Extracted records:
******************************

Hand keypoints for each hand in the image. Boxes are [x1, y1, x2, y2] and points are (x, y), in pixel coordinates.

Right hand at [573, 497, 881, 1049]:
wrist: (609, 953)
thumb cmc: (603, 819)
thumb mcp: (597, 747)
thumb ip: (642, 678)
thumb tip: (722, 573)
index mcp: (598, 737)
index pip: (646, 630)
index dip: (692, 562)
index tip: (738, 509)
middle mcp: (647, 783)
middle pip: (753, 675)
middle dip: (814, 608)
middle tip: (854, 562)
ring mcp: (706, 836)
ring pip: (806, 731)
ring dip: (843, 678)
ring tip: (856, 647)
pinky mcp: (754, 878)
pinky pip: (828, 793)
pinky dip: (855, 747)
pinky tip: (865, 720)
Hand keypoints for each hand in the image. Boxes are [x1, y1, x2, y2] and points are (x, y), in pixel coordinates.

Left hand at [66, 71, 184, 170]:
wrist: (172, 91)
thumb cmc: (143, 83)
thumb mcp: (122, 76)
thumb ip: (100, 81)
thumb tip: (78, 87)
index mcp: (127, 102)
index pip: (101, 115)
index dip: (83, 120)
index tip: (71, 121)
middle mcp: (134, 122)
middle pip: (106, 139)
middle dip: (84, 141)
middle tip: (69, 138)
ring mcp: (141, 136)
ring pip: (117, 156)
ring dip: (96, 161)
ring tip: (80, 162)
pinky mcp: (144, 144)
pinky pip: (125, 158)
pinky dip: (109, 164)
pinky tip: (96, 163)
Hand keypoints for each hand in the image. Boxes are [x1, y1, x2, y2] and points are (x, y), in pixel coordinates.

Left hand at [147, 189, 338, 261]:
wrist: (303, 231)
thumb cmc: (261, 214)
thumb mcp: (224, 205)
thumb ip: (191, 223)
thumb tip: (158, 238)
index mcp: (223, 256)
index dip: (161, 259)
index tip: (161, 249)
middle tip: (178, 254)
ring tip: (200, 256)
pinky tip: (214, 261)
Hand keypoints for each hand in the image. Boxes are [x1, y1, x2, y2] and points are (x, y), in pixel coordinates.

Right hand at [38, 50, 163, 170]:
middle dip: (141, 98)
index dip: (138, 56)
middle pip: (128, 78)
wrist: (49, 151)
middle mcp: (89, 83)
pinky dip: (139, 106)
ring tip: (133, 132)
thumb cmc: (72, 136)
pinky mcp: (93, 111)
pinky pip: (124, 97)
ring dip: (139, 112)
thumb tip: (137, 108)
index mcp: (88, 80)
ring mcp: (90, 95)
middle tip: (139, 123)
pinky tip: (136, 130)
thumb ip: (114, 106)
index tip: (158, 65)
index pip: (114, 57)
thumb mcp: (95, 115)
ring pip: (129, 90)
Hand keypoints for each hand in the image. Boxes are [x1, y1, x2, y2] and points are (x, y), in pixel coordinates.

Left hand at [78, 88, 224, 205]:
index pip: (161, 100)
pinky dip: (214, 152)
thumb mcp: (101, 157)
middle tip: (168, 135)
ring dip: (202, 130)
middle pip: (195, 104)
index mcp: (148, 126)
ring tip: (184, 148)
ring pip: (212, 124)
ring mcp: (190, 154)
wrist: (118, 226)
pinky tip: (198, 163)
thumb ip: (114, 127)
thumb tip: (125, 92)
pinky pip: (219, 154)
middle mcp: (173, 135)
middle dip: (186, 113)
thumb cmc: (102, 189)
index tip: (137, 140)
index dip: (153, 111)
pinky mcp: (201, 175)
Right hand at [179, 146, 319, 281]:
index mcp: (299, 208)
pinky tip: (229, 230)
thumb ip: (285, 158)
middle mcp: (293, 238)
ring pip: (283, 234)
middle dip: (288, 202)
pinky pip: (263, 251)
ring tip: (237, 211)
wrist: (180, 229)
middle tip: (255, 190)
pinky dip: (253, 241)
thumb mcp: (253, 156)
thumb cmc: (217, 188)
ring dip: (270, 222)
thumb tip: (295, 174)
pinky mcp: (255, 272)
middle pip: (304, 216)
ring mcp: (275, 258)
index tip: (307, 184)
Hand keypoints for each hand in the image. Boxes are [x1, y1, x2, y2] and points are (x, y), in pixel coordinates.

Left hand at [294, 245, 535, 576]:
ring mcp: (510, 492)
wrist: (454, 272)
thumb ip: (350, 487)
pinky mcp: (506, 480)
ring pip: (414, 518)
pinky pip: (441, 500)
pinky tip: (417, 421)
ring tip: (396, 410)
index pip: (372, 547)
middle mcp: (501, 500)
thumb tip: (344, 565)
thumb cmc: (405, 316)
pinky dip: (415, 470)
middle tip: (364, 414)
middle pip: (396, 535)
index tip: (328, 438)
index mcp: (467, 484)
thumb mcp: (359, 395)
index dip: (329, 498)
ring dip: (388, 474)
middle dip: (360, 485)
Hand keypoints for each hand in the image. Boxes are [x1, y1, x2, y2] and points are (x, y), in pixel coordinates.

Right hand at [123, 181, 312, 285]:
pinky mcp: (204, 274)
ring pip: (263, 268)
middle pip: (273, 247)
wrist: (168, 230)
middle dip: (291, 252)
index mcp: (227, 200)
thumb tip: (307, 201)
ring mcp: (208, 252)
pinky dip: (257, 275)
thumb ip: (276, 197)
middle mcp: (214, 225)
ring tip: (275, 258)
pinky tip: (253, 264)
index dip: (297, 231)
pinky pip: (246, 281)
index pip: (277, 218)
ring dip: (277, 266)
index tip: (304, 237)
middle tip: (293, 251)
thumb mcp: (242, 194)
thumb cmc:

******************************

**TRY IT:**
What is needed is each line from the records with the word "Right" in it.

**EXERCISE OUTPUT:**
Right hand at [573, 497, 881, 1049]:
Right hand at [38, 50, 163, 170]:
Right hand at [179, 146, 319, 281]:
Right hand at [123, 181, 312, 285]:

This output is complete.